目前为止,我已经能够使用这里提供的答案来解析我的方程,并判断我是否知道所有的变量。问题是,我还没有找到方法来用know_equation中的表达式替换未知变量(这里是V):
parsed_equation = compiler.parse(equation)
list_var = re.findall("Name\(\'(\w*)\'\)", str(parsed_equation.getChildNodes()[0]))
list_unknow_var = list(set(list_var) - set(list_know_var))
for var in list_unknow_var:
if var in know_equations:
# replace var in equation by its expression given in know_equations
# and repeate until all the variables are known or raise Error
pass
提前感谢你的帮助,非常感激!
Adrien
1 个回答
1
我来随便说说这个问题。
compiler.parse这个函数会返回一个叫做compiler.ast.Module的东西,它里面包含了一个抽象语法树。你可以用getChildNodes这个方法来遍历这个树。
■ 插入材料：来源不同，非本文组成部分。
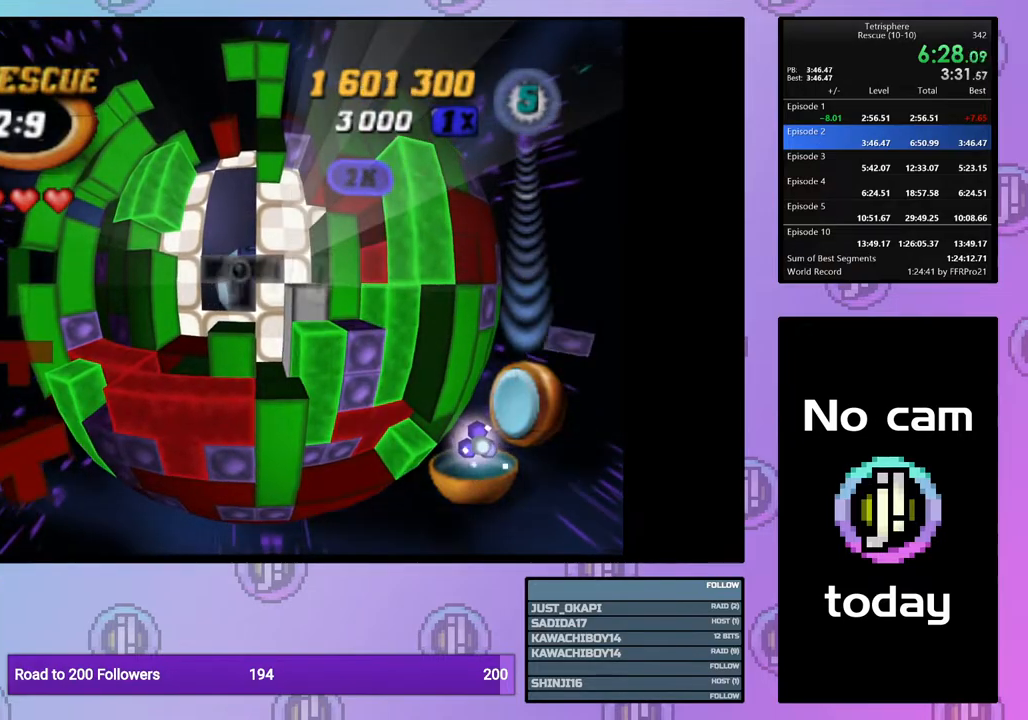
{"buttons": ["DPAD_UP", "DPAD_RIGHT"], "right_stick": "center", "events": [[317, "DPAD_UP", "down"], [417, "DPAD_RIGHT", "down"]]}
通过递归地检查每个节点的left和right属性,你可以找到compiler.ast.Name的实例,并把它们替换成你想要的表达式。
举个例子:
import compiler
def recursive_parse(node,substitutions):
# look for left hand side of equation and test
# if it is a variable name
if hasattr(node.left,"name"):
if node.left.name in substitutions.keys():
node.left = substitutions[node.left.name]
else:
# if not, go deeper
recursive_parse(node.left,substitutions)
# look for right hand side of equation and test
# if it is a variable name
if hasattr(node.right,"name"):
if node.right.name in substitutions.keys():
node.right = substitutions[node.right.name]
else:
# if not, go deeper
recursive_parse(node.right,substitutions)
def main(input):
substitutions = {
"r":"sqrt(x**2+y**2)"
}
# each of the substitutions needs to be compiled/parsed
for key,value in substitutions.items():
# this is a quick ugly way of getting the data of interest
# really this should be done in a programatically cleaner manner
substitutions[key] = compiler.parse(substitutions[key]).getChildNodes()[0].getChildNodes()[0].getChildNodes()[0]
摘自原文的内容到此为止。